Aparentemente eu era um dos poucos a não dar muita bola para um fenômeno surgido na Inglaterra nesses últimos meses, embora, por mais que muitos pensem, não tenha sido por preconceito: eu realmente estava curioso para me inteirar sobre a gordinha feiosa que, pelo que estavam me informando, devia ser a revelação do século. Para os desinformados, Susan é uma cantora surgida no “Britain’s Got a Talent”, uma espécie de “American Idol” da terra de Shakespeare.
Resolvido a pesquisar sobre “Susie Simple” (apelido dado à cantora, vítima de bullying, nos tempos de colégio), comecei a ficar preocupado. Não vi um sequer site de críticas, e comecei a achar que essa badalação toda era uma manipulação do estilo Big Brother Brasil, principalmente quando vi no Youtube o vídeo de quando ela apareceu para cantar pela primeira vez no programa mencionado. A seqüência da cena era a seguinte: entra no palco uma pessoa feia, com os cabelos estilo espantalho-mágico-de-Oz, e os jurados começam a entrevistá-la. Susan faz gracinhas no palco, e, entre as gracinhas, flashes da platéia aparecem com os rostos das pessoas fazendo cara de reprovação, de deboche daquela feiúra ambulante. Um jurado pergunta a idade dela, que se segue da resposta (“forty-seven”). Outro flash: uma garota ri da resposta. No entando, quando Susan resolve cantar, todos fazem cara de surpresa e de admiração.

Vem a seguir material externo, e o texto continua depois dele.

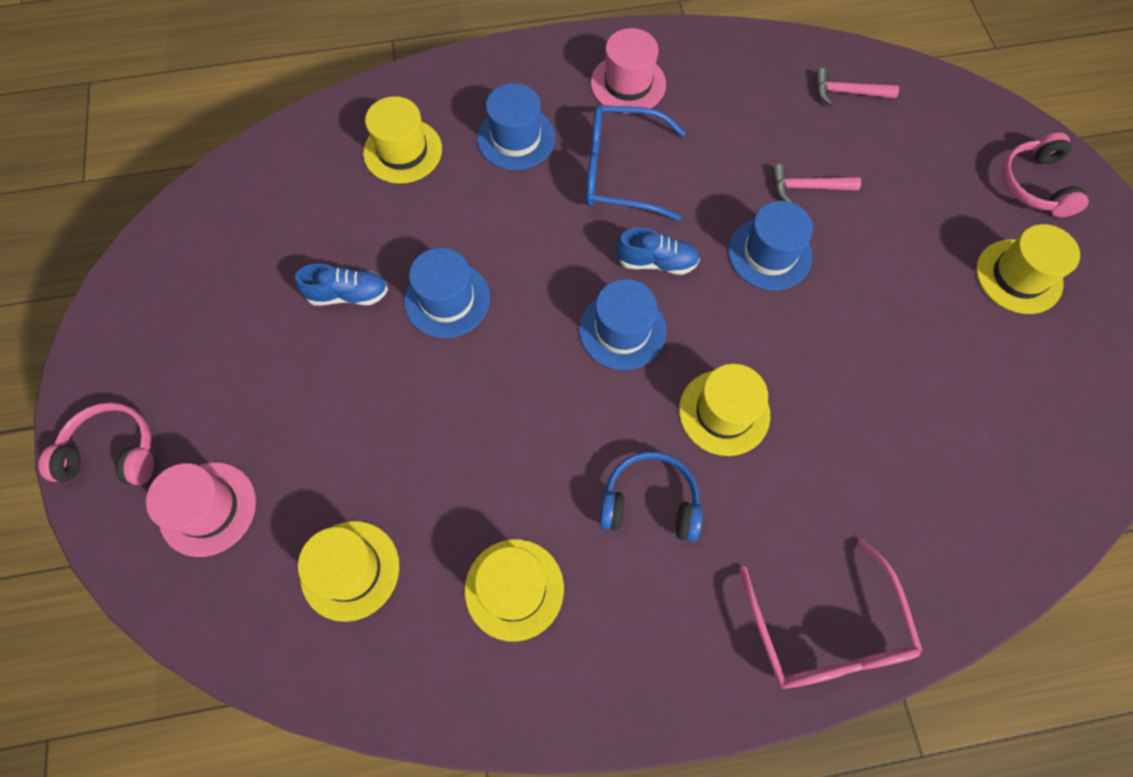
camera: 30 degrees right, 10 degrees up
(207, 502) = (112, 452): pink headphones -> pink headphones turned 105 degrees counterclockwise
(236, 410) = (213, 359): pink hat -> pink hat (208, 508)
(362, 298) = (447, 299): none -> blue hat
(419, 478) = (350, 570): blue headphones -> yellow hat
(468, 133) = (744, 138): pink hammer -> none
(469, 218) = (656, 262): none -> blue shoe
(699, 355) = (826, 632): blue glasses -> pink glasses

Para mim era evidente: ou a platéia estava sendo influenciada, ou a rede de televisão sabia do potencial da cantora e fez a mídia toda em cima da aparência da intérprete.

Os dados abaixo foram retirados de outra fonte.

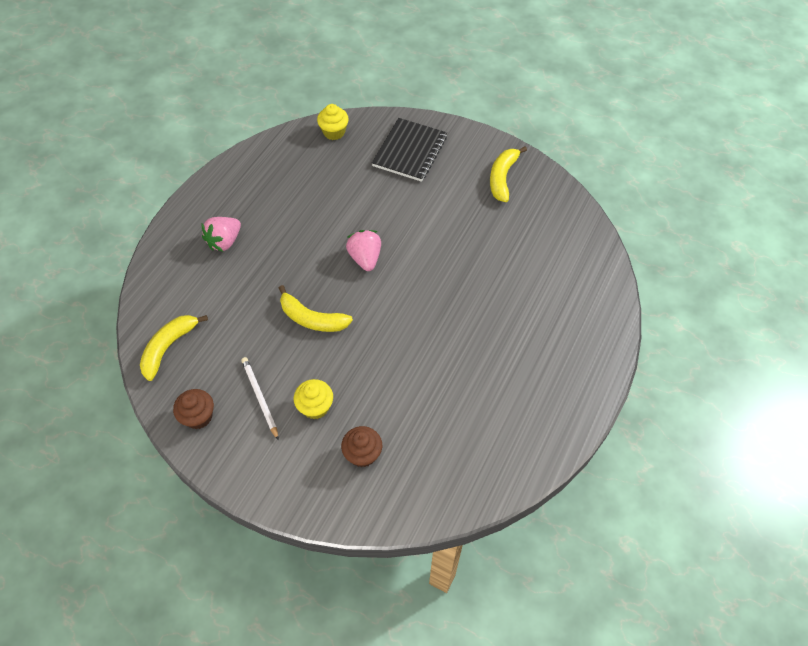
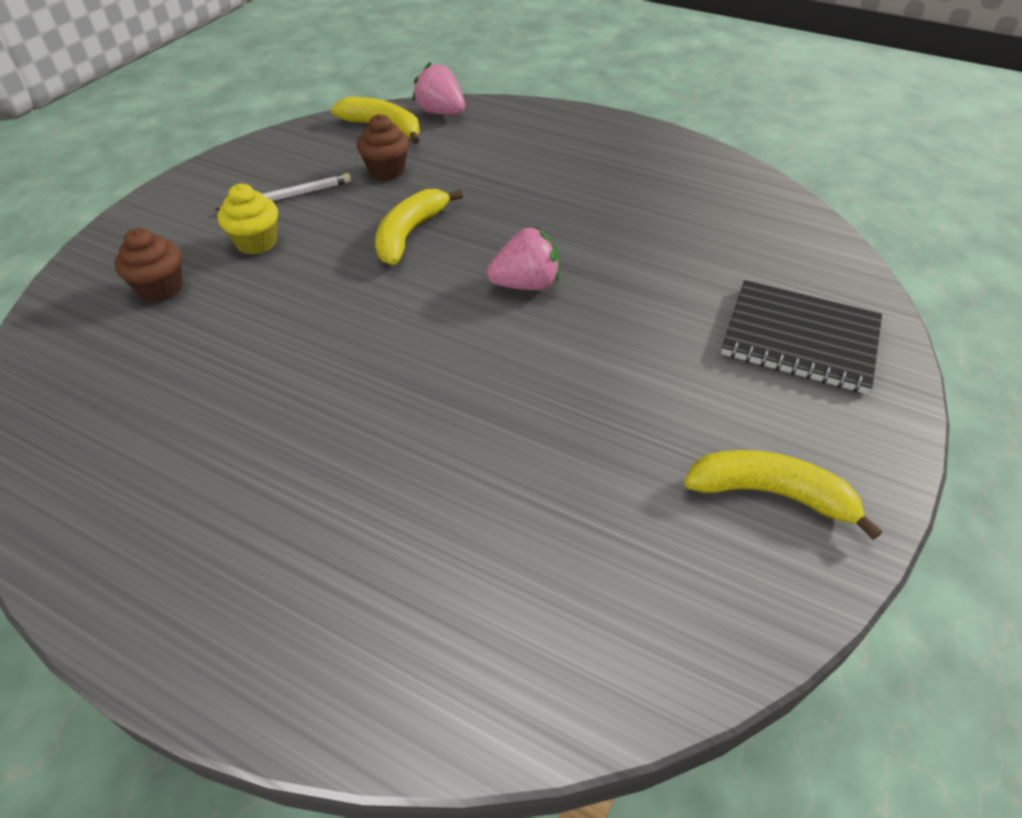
camera: 90 degrees right, 10 degrees down
(198, 417) = (277, 154): brown cupcake -> brown cupcake (386, 170)
(224, 241) = (553, 154): pink strawberry -> pink strawberry (441, 113)
(334, 132) = (811, 243): yellow cupcake -> none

Só foi ficar evidente, porém, para mim que realmente se travata de jogada de marketing para cima de Susan, quando fui informado de que ela já teria fechado parcerias com a Sony Music e com o magnífico brega Andrew Lloyd Webber (aquele musiquinho do “Fantasma da Ópera” e do “Amigos para Sempre”). Dizem, também, que ela enviou, “confidencialmente”, para amigos, uma versão de Killing Me Softly, a qual parou no Youtube e já tem mais de 50 milhões de acessos.
A receita para o sucesso estava formada: músicas bregas e de apelo popular, cantadas por uma pessoa feia (para chamar a atenção), mas que tem uma voz forte e retumbante. Só faltava o local de divulgação. Aí entrou o “Britain’s Got a Talent”.
O problema de tudo (!) é que a filha-da-mãe canta bem. O potencial vocal dela é imensurável. Susan Boyle não erra, não desafina, canta com sentimento, por mais que suas músicas sejam ruins. Susan Boyle, a exemplo de Edith Piaf, sabe usar suas mãos: expõe com elas a sua paixão pela música e por sua voz. Susan Boyle é o exemplo de que todos precisávamos para frear essa rapidez com a qual julgamos as pessoas.
Entretanto, infelizmente a mídia não está ajudando. Está criando mais uma artista de fama repentina e curta. A crítica especializada não vai aceitar uma cantora que canta musicais da Broadway: ela quer música de verdade em uma musicista de verdade. A musicista já temos, mas faltam as músicas. Acredito que tentaram consertar um pouco esse problema com a música dos Rolling Stones, mas, na sua essência, suas canções são bregas. O problema é que os grandões da música já não costumam elogiar musicistas com músicas ruins.